De nouveaux projets de loi pourraient annuler des années de construction de la législation environnementale – Jornal da USP

Pedro Luiz Côrtes considère comme nuisibles les projets de loi qui menacent l’environnement et la protection des terres indigènes, en plus de contredire les promesses du Brésil à la COP26

Le Brésil était autrefois une référence dans plusieurs aspects environnementaux, mais il risque de gâcher tout cela – Art de Lívia Magalhães avec des images de Pixabay et Flaticon

Des projets de loi qui soulèvent des inquiétudes quant aux dommages environnementaux qu’ils peuvent causer sont en cours de discussion au Congrès. Parmi eux, le PL 2159, qui fait des licences environnementales une exception, les PL 2633 et 510, qui accordent l’amnistie à l’accaparement des terres, le PL 490, qui modifie la délimitation des terres autochtones, le PL 191, qui autorise l’exploitation minière sur les terres autochtones, et le PL 6 299/ 02 — appelé le «paquet poison» —, qui abroge la loi actuelle sur les pesticides.

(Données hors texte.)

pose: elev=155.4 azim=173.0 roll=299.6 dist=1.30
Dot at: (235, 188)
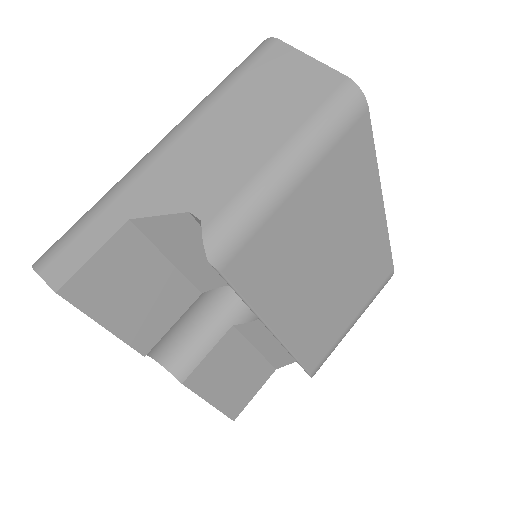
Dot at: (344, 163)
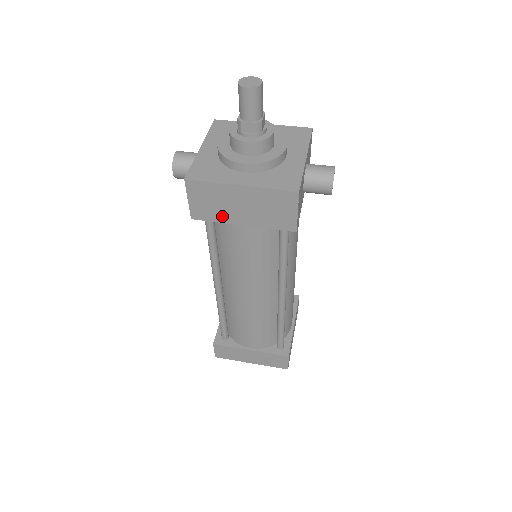
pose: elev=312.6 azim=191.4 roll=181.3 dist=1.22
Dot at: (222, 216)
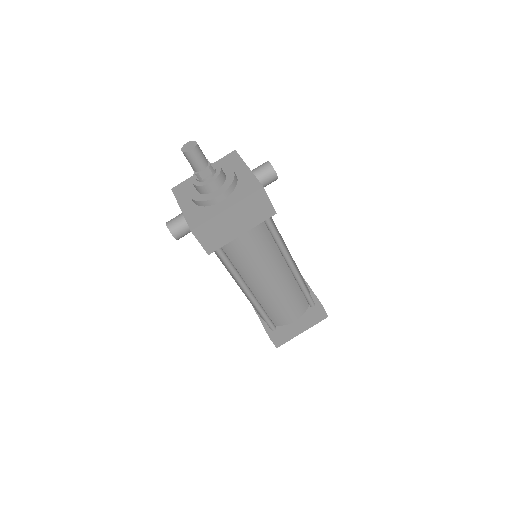
Dot at: (226, 238)
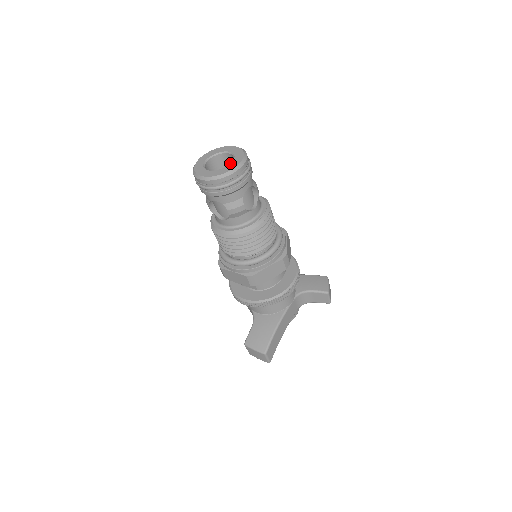
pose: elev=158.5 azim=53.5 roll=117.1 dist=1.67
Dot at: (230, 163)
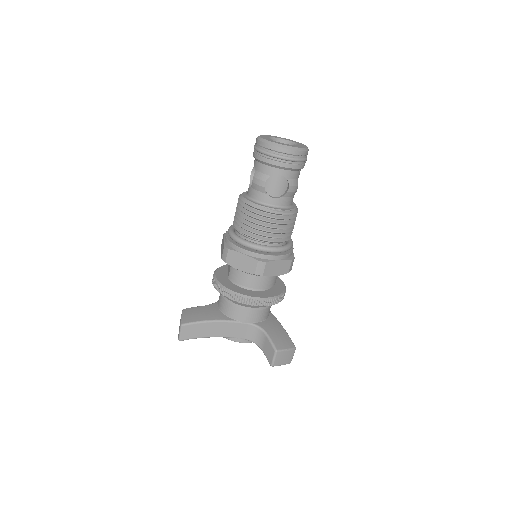
Dot at: occluded
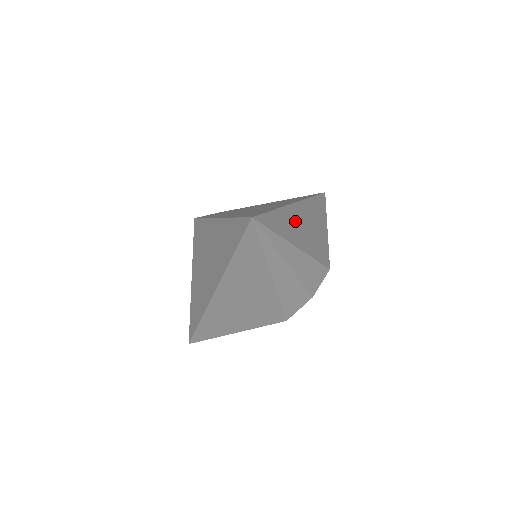
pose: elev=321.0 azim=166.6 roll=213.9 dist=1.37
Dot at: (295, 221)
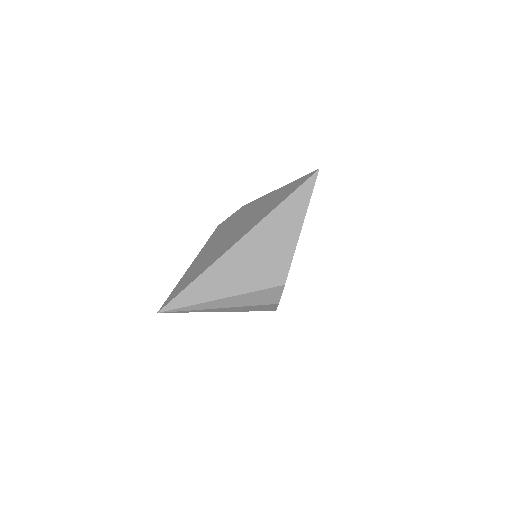
Dot at: (225, 271)
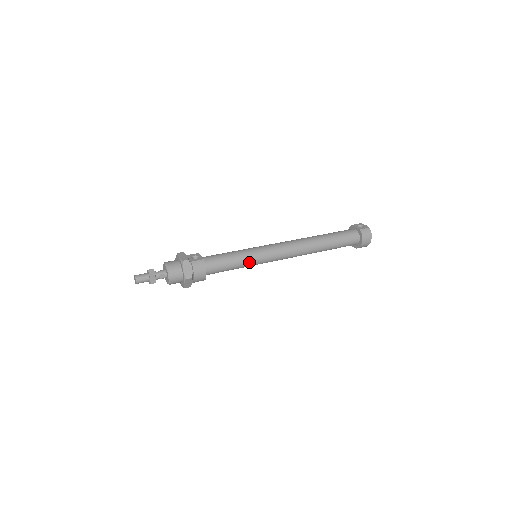
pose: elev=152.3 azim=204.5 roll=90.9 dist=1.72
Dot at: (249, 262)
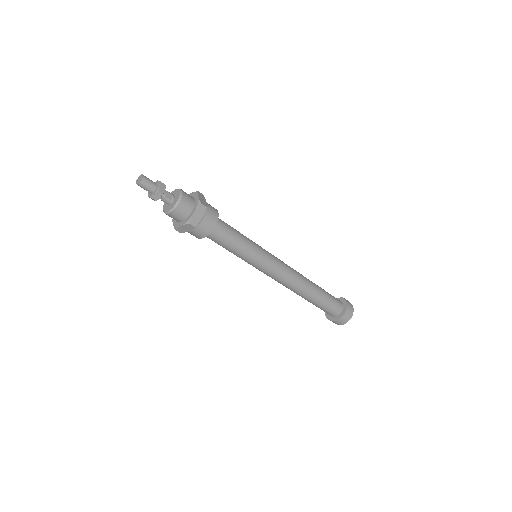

Pedro Luiz Côrtes, professeur à l’École des communications et des arts (ECA) et à l’Institut de l’énergie et de l’environnement (IEE) de l’USP, s’entretient avec le USP Journal on the Air 1ère édition sur les factures. Côrtes commente que les mesures sont très préoccupantes pour l’environnement et peuvent également créer des problèmes pour la commercialisation des produits agricoles brésiliens à l’étranger.

Les factures

Le professeur estime que les projets ne sont pas des initiatives isolées. « L’impression que vous avez est qu’il y a une coordination entre eux, de sorte qu’un projet est complémentaire de l’autre. »

Le projet de loi 2159 crée des licences autodéclarées – dans lesquelles les entreprises déclarent ce qu’elles feront d’un point de vue environnemental sans aucune vérification ni délibération – et élargit la liste des activités qui ne nécessitent pas de licence. La proposition a été approuvée par la Chambre des députés et peut être soumise au vote du Sénat à tout moment.

Pedro Luiz Côrtes – Photo : IEA USP

Les projets de loi 2633 et 510 accordent l’amnistie à l’accaparement des terres. « S’ils sont approuvés, ces projets permettront de régulariser les terres publiques illégalement envahies et dévastées et, en même temps, ils encourageront la poursuite de l’occupation illégale des terres publiques et la déforestation.

Le projet de loi 490 permet de reprendre possession des réserves indigènes qui n’étaient pas occupées en 1988. « Et puis, il est important pour nous de rappeler que les réserves indigènes sont les principaux domaines en termes de préservation en Amazonie. La reprise de possession crée un problème environnemental car elle menace la protection que les peuples autochtones accordent aux zones où ils habitent, et elle met également en péril la survie de divers peuples autochtones.

Côrtes estime que l’amnistie contre l’accaparement des terres et la reprise des terres indigènes sont des projets associés, l’un libérant les terres, l’autre permettant leur dévastation et leur exploitation.

Le projet de loi 191 autorise l’exploitation minière, l’agriculture à grande échelle et les travaux d’infrastructure sur les terres autochtones sans avoir besoin du consentement des peuples autochtones. « Ces terres qui ne sont pas réintégrées peuvent être utilisées dans des activités qui compromettront certainement la préservation de l’environnement. »

Le soi-disant « paquet poison », qui est passé par le Congrès depuis quelques années, abroge la loi actuelle sur les pesticides et rend l’approbation et l’utilisation de ces produits dans le pays encore plus flexibles, transférant tout le pouvoir d’approuver ces produits à le Ministère de l’Agriculture. Actuellement, le ministère de l’Environnement et l’Anvisa participent à la réglementation.

marcher à reculons

« Ce que nous avons aujourd’hui, c’est que des groupes d’intérêts parlementaires tentent de réduire, voire d’éliminer, toute la législation environnementale créée et améliorée depuis plusieurs décennies », commente Côrtes.

« Le Brésil était une référence dans plusieurs aspects environnementaux. Il court le risque de gâcher tout cela. Ce que nous voyons, c’est une grande ruée pour essayer de faire adopter ces projets de loi alors que ce gouvernement est toujours au pouvoir.

Le professeur souligne : si les projets sont approuvés, ils iront complètement à l’encontre des promesses du Brésil à la COP26.